Is Your Kid Ready for Kindergarten?

Kindergarten students sitting on the floor listening to teacher

The first day of kindergarten is a major milestone for young students and their parents. You might feel a little anxious as the big day approaches, and unsure if your little one is ready. What skills should your child have before making the leap to kindergarten?

Whether your child will be attending a public or private kindergarten (like Strelitz International Academy’s Early Years Program in Virginia Beach, VA), there are skills that, if mastered before school starts, will make the transition to kindergarten life much smoother.

Read on to learn some of the academic (and non-academic) activities your child should know before entering kindergarten.

Social/Emotional

– Separates from parents or caregivers easily.
– Adapts to new situations with relative ease.
– Sits quietly without interrupting.
– Expresses basic needs.
– Can play independently with other kids
– Works cooperatively and shares during playtime.
– Exhibits personal-care independence (i.e. using a tissue, washing hands, drinking from a water fountain).
– Knows when to say please, thank you, and excuse me.

Language & Reading

– Knows first and last name and can recognize the first name in print.

• [What the task asks] Write out the kindergarten readiness article above word for word, from its title to its final line.

• [Information provided]
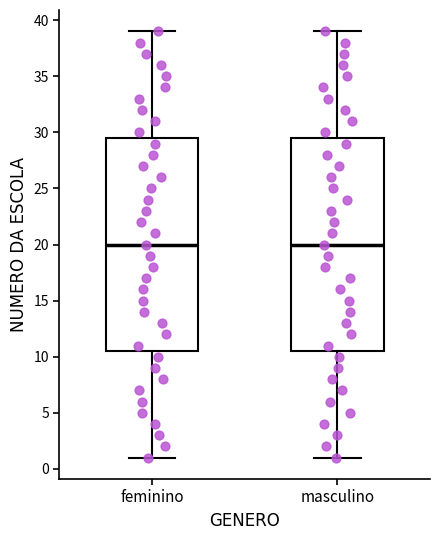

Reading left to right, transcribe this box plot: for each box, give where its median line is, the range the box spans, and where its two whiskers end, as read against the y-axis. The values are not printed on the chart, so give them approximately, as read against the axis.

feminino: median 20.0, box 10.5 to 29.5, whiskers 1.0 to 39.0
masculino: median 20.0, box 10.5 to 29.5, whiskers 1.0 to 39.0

• [Output for this exercise]
Is Your Kid Ready for Kindergarten?

Kindergarten students sitting on the floor listening to teacher

The first day of kindergarten is a major milestone for young students and their parents. You might feel a little anxious as the big day approaches, and unsure if your little one is ready. What skills should your child have before making the leap to kindergarten?

Whether your child will be attending a public or private kindergarten (like Strelitz International Academy’s Early Years Program in Virginia Beach, VA), there are skills that, if mastered before school starts, will make the transition to kindergarten life much smoother.

Read on to learn some of the academic (and non-academic) activities your child should know before entering kindergarten.

Social/Emotional

– Separates from parents or caregivers easily.
– Adapts to new situations with relative ease.
– Sits quietly without interrupting.
– Expresses basic needs.
– Can play independently with other kids
– Works cooperatively and shares during playtime.
– Exhibits personal-care independence (i.e. using a tissue, washing hands, drinking from a water fountain).
– Knows when to say please, thank you, and excuse me.

Language & Reading

– Knows first and last name and can recognize the first name in print.